Application 17/305,355 is a continuation of application No. 17/169,232, filed on Feb. 5, 2021, granted, now 11,080,046, issued on Aug. 3, 2021.
Application 17/169,232 is a continuation of application No. 17/115,989, filed on Dec. 9, 2020.
Application 17/115,989 is a continuation of application No. 16/432,402, filed on Jun. 5, 2019, granted, now 11,169,799, issued on Nov. 9, 2021.
Application 16/432,402 is a continuation of application No. 15/819,152, filed on Nov. 21, 2017, granted, now 10,353,706, issued on Jul. 16, 2019.

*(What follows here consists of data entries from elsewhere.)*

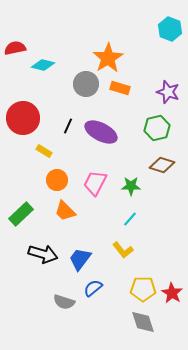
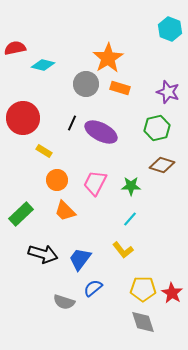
black line: moved 4 px right, 3 px up
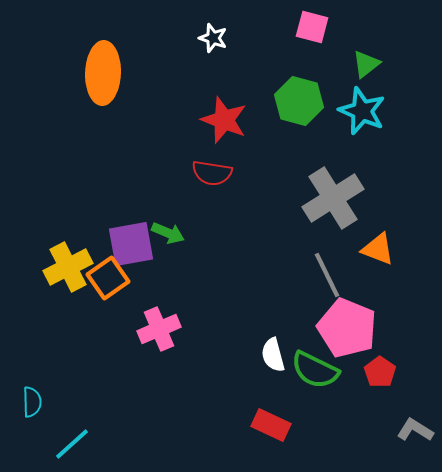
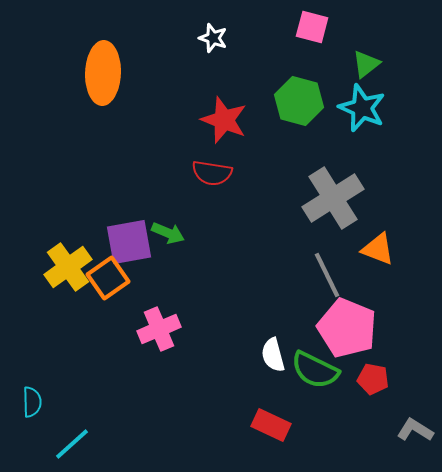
cyan star: moved 3 px up
purple square: moved 2 px left, 2 px up
yellow cross: rotated 9 degrees counterclockwise
red pentagon: moved 7 px left, 7 px down; rotated 24 degrees counterclockwise
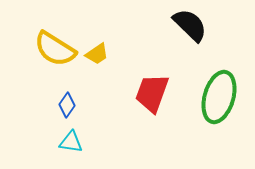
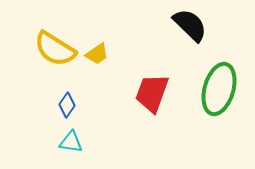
green ellipse: moved 8 px up
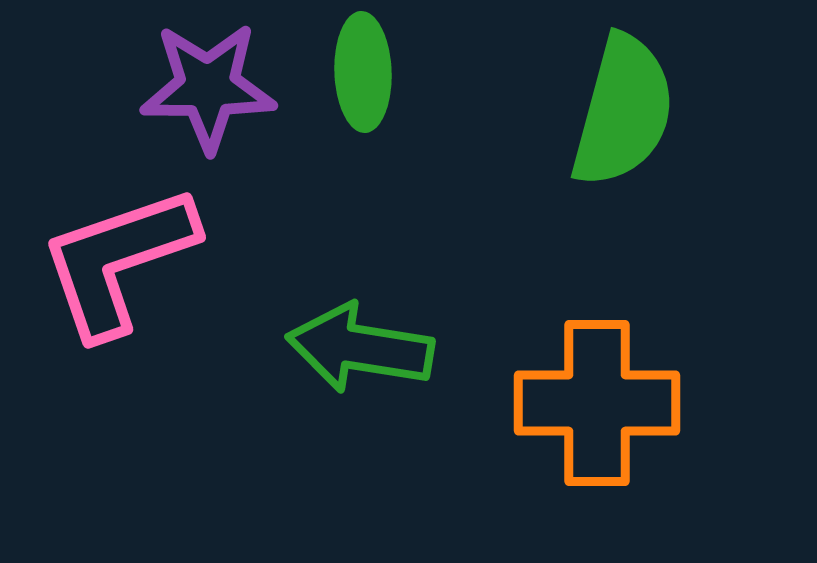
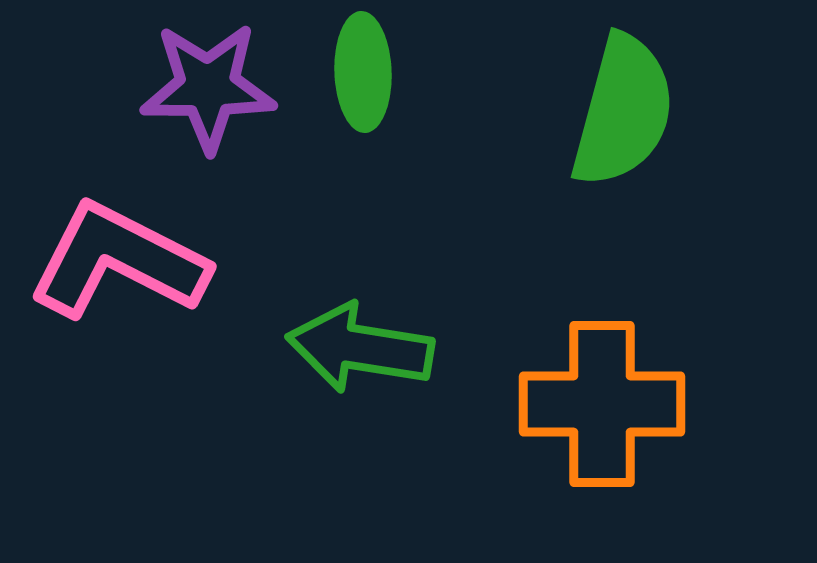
pink L-shape: rotated 46 degrees clockwise
orange cross: moved 5 px right, 1 px down
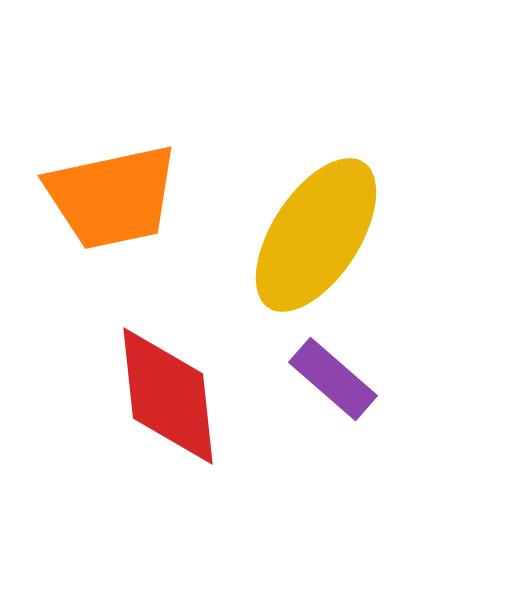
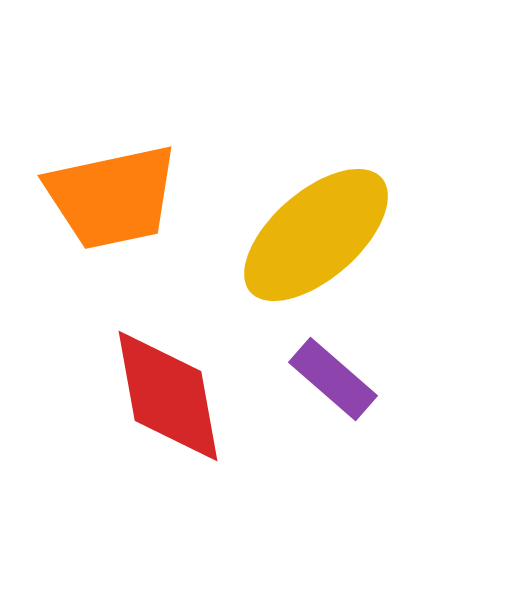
yellow ellipse: rotated 16 degrees clockwise
red diamond: rotated 4 degrees counterclockwise
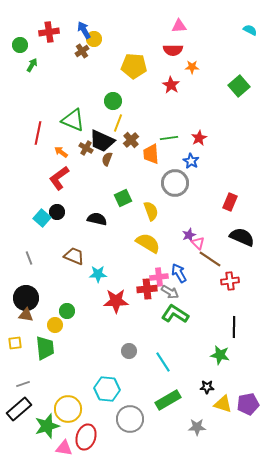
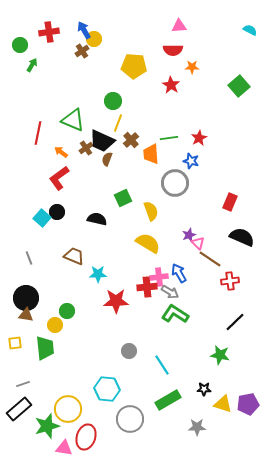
brown cross at (86, 148): rotated 24 degrees clockwise
blue star at (191, 161): rotated 14 degrees counterclockwise
red cross at (147, 289): moved 2 px up
black line at (234, 327): moved 1 px right, 5 px up; rotated 45 degrees clockwise
cyan line at (163, 362): moved 1 px left, 3 px down
black star at (207, 387): moved 3 px left, 2 px down
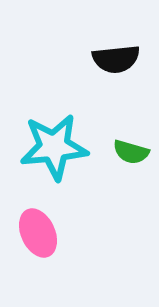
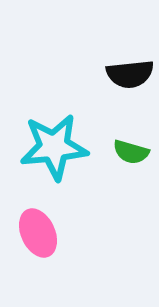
black semicircle: moved 14 px right, 15 px down
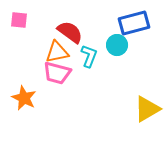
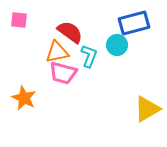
pink trapezoid: moved 6 px right
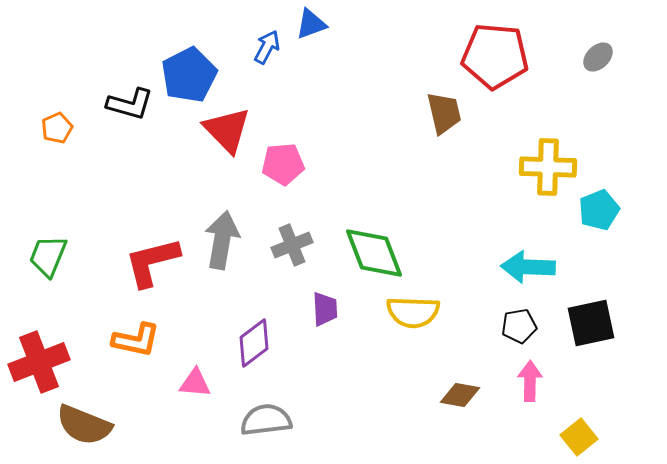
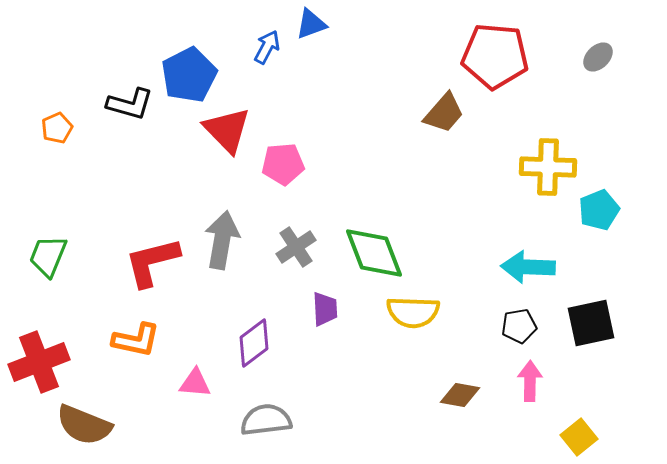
brown trapezoid: rotated 54 degrees clockwise
gray cross: moved 4 px right, 2 px down; rotated 12 degrees counterclockwise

Application 15/819,152 is a continuation of application No. 15/787,129, filed on Oct. 18, 2017, granted, now 10,474,458, issued on Nov. 12, 2019.
Claims priority of provisional application 62/491,699, filed on Apr. 28, 2017.
Prior Publication US 2024/0184572 A1, Jun. 6, 2024
Int. Cl. G06F 9/30 (2018.01); G06F 7/483 (2006.01); G06F 7/544 (2006.01); G06F 9/38 (2018.01); G06N 3/044 (2023.01); G06N 3/045 (2023.01); G06N 3/063 (2023.01); G06N 3/08 (2023.01); G09G 5/393 (2006.01); G06F 1/16 (2006.01); G06F 17/16 (2006.01); G06N 20/00 (2019.01); G06T 15/00 (2011.01)
CPC G06F 9/3001 (2013.01) [G06F 7/483 (2013.01); G06F 7/5443 (2013.01); G06F 9/30014 (2013.01); G06F 9/30036 (2013.01); G06F 9/3851 (2013.01); G06F 9/3888 (2023.08); G06N 3/044 (2023.01); G06N 3/045 (2023.01); G06N 3/063 (2013.01); G06N 3/08 (2013.01); G09G 5/393 (2013.01); G06F 1/16 (2013.01); G06F 9/30025 (2013.01); G06F 9/3013 (2013.01); G06F 17/16 (2013.01); G06F 2207/3824 (2013.01); G06N 20/00 (2019.01); G06T 15/005 (2013.01)] 25 Claims
OG exemplary drawing
 
1. An apparatus comprising:
an array of processing units to process instructions;
a plurality of memory interfaces, each memory interface to couple one or more of the processing units to a corresponding memory;
each processing unit in the array of processing units comprising:
execution circuitry to execute a floating-point multiply-accumulate instruction, the execution circuitry comprising:
mantissa multiplication circuitry, wherein the mantissa multiplication circuitry is shared with an integer datapath of the execution circuitry, wherein responsive to the floating-point multiply-accumulate instruction, the mantissa multiplication circuitry is to perform a multiplication operation with a mantissa value of each 16-bit floating-point data element of a first plurality of 16-bit floating-point data elements and a mantissa value of a corresponding 16-bit floating-point data element of a second plurality of 16-bit floating-point data elements to generate a corresponding plurality of mantissa results;
exponent processing circuitry, responsive to the floating-point multiply-accumulate instruction, to perform an operation with an exponent value of each 16-bit floating-point data element of the first plurality of 16-bit floating-point data elements and an exponent value of each corresponding 16-bit floating-point data element of the second plurality of 16-bit floating-point data elements to generate a corresponding plurality of exponent results;
circuitry to process the plurality of mantissa results and the plurality of exponent results to generate a corresponding floating-point product; and
adder circuitry to generate a plurality of result floating-point values, each result floating-point value comprising a sum of one or more floating-point products of a plurality of floating-point products and a corresponding accumulated floating-point value of a plurality of accumulated floating-point values.